Sylvie Dupont, Manifeste de La vie en rose

Malgré les apparences, Hommes galants, femmes faciles n’est pas le titre d’un film érotique. Il s’agit plutôt d’une étude sociosémantique, diachronique et féministe sur les collocations ou syntagmes comprenant un adjectif et un nom féminin ou masculin tels que homme galant, femme facile. S’appuyant sur des groupements faits par Yaguello (1992 [1978] : 142), qui mettent en lumière une dissymétrie lexicale selon que l’adjectif est employé avec le nom femme ou le nom homme (ex. : « Une femme galante est une femme de mauvaise vie, un homme galant est un homme bien élevé »), Fabienne Baider veut démontrer que ces collocations, lorsqu’elles contiennent le nom femme, ont une connotation péjorative et sexuelle.

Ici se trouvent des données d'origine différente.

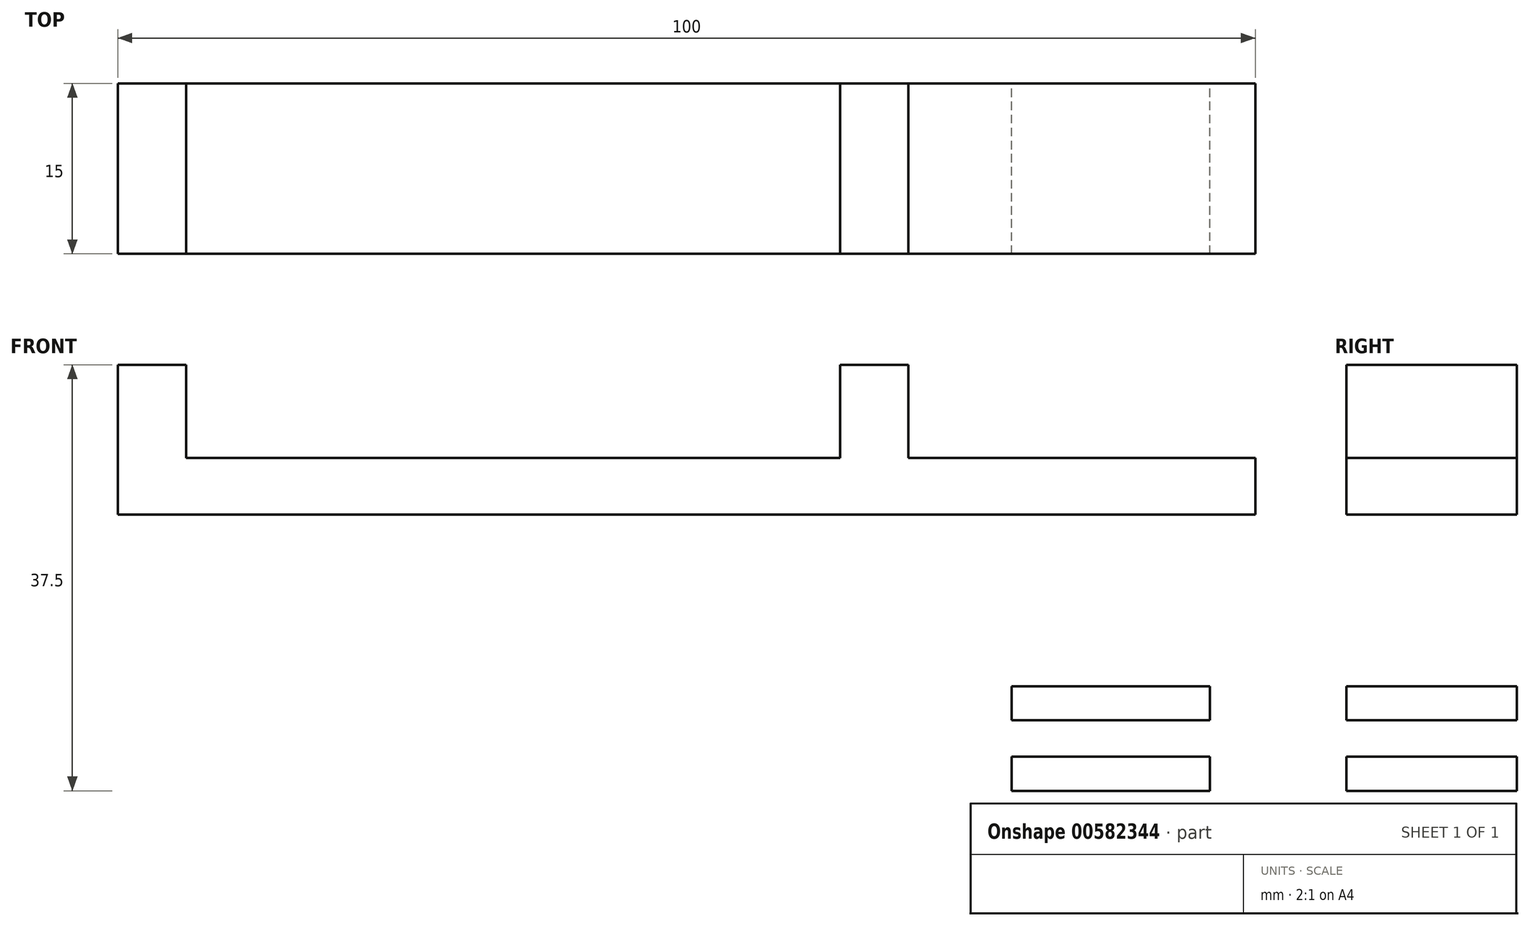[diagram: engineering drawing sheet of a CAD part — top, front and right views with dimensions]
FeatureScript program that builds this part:
annotation { "Feature Type Name" : "Feature", "Feature Type Description" : "" }
export const myFeature = defineFeature(function(context is Context, id is Id, definition is map)
    precondition{}
    {
        {
            var Q0;
            Q0=qCreatedBy(makeId("Front.planeOp"),FACE);
            var sketch = newSketch(context, id + "F0", { "sketchPlane" : qUnion([Q0])});
            skLineSegment(sketch, "E0.top", {"start": v(-49.91, 9.81) * mm, "end": v(50.09, 9.81) * mm});
            skLineSegment(sketch, "E0.left", {"start": v(-49.91, 14.81) * mm, "end": v(-49.91, 9.81) * mm});
            skLineSegment(sketch, "E0.right", {"start": v(50.09, 14.81) * mm, "end": v(50.09, 9.81) * mm});
            skLineSegment(sketch, "E1.bottom", {"start": v(50.09, 9.81) * mm, "end": v(46.09, 9.81) * mm});
            skLineSegment(sketch, "E1.top", {"start": v(50.09, -14.49) * mm, "end": v(46.09, -14.49) * mm});
            skLineSegment(sketch, "E1.left", {"start": v(50.09, 9.81) * mm, "end": v(50.09, -14.49) * mm});
            skLineSegment(sketch, "E2.bottom", {"start": v(46.09, -14.49) * mm, "end": v(28.69, -14.49) * mm});
            skLineSegment(sketch, "E2.top", {"start": v(46.09, -11.49) * mm, "end": v(28.69, -11.49) * mm});
            skLineSegment(sketch, "E2.left", {"start": v(46.09, -14.49) * mm, "end": v(46.09, -11.49) * mm});
            skLineSegment(sketch, "E2.right", {"start": v(28.69, -14.49) * mm, "end": v(28.69, -11.49) * mm});
            skLineSegment(sketch, "E3.bottom", {"start": v(-49.91, 14.81) * mm, "end": v(-43.91, 14.81) * mm});
            skLineSegment(sketch, "E3.top", {"start": v(-49.91, 23.01) * mm, "end": v(-43.91, 23.01) * mm});
            skLineSegment(sketch, "E3.left", {"start": v(-49.91, 14.81) * mm, "end": v(-49.91, 23.01) * mm});
            skLineSegment(sketch, "E3.right", {"start": v(-43.91, 14.81) * mm, "end": v(-43.91, 23.01) * mm});
            skLineSegment(sketch, "E4.bottom", {"start": v(13.59, 14.81) * mm, "end": v(19.59, 14.81) * mm});
            skLineSegment(sketch, "E4.top", {"start": v(13.59, 23.01) * mm, "end": v(19.59, 23.01) * mm});
            skLineSegment(sketch, "E4.left", {"start": v(13.59, 14.81) * mm, "end": v(13.59, 23.01) * mm});
            skLineSegment(sketch, "E4.right", {"start": v(19.59, 14.81) * mm, "end": v(19.59, 23.01) * mm});
            skLineSegment(sketch, "E5.bottom", {"start": v(46.09, -5.29) * mm, "end": v(28.69, -5.29) * mm});
            skLineSegment(sketch, "E5.top", {"start": v(46.09, -8.29) * mm, "end": v(28.69, -8.29) * mm});
            skLineSegment(sketch, "E5.left", {"start": v(46.09, -5.29) * mm, "end": v(46.09, -8.29) * mm});
            skLineSegment(sketch, "E5.right", {"start": v(28.69, -5.29) * mm, "end": v(28.69, -8.29) * mm});
            skLineSegment(sketch, "E6", {"start": v(-43.91, 14.81) * mm, "end": v(13.59, 14.81) * mm});
            skLineSegment(sketch, "E7", {"start": v(19.59, 14.81) * mm, "end": v(50.09, 14.81) * mm});
            skLineSegment(sketch, "E8", {"start": v(46.09, 9.81) * mm, "end": v(46.09, -5.29) * mm});
            skLineSegment(sketch, "E9", {"start": v(46.09, -8.29) * mm, "end": v(46.09, -11.49) * mm});
            skSolve(sketch);
        }
        {
            var Q0;
            Q0=makeQuery(id+"F0.imprint","IMPRINT",FACE,{"disambiguationData":[TD([[makeQuery(id+"F0.imprint","IMPRINT",EDGE,{"derivedFrom":sQuery(id+"F0.wireOp",EDGE,"E0.top")}),1.0]])]});
            var Q1;
            Q1=makeQuery(id+"F0.imprint","IMPRINT",FACE,{"disambiguationData":[TD([[makeQuery(id+"F0.imprint","IMPRINT",EDGE,{"derivedFrom":sQuery(id+"F0.wireOp",EDGE,"E4.bottom")}),1.0]])]});
            var Q2;
            Q2=makeQuery(id+"F0.imprint","IMPRINT",FACE,{"disambiguationData":[TD([[makeQuery(id+"F0.imprint","IMPRINT",EDGE,{"derivedFrom":sQuery(id+"F0.wireOp",EDGE,"E3.bottom")}),1.0]])]});
            var Q3;
            Q3=makeQuery(id+"F0.imprint","IMPRINT",FACE,{"disambiguationData":[TD([[makeQuery(id+"F0.imprint","IMPRINT",EDGE,{"derivedFrom":sQuery(id+"F0.wireOp",EDGE,"E1.bottom")}),1.0]])]});
            var Q4;
            Q4=makeQuery(id+"F0.imprint","IMPRINT",FACE,{"disambiguationData":[TD([[makeQuery(id+"F0.imprint","IMPRINT",EDGE,{"derivedFrom":sQuery(id+"F0.wireOp",EDGE,"E5.bottom")}),1.0]])]});
            var Q5;
            Q5=makeQuery(id+"F0.imprint","IMPRINT",FACE,{"disambiguationData":[TD([[makeQuery(id+"F0.imprint","IMPRINT",EDGE,{"derivedFrom":sQuery(id+"F0.wireOp",EDGE,"E2.bottom")}),-1.0]])]});
            extrude(context, id + "F1", {"entities" : qUnion([Q0, Q1, Q2, Q3, Q4, Q5]), "endBound" : BoundingType.SYMMETRIC, "depth" : 15 * mm, "offsetDistance" : 25 * mm});
        }
    });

Comment expliquer cette péjoration et cette sexualisation? Toujours à partir de l’hypothèse de Yaguello voulant que le mot femme lui-même soit connoté sexuellement et que cette connotation du nom contamine celle de l’adjectif, Baider va chercher à savoir pourquoi il en est ainsi. Elle va donc, dans un premier temps, déterminer si les différences de sens évoquées dans les exemples de Yaguello ont déjà existé et si elles existent encore. Si tel est le cas, « l’explication de cette différence devra prendre en compte le sens et le rôle de chaque élément de ces syntagmes, notamment celui de l’adjectif, celui du nom et celui du syntagme en soi » (p. 10).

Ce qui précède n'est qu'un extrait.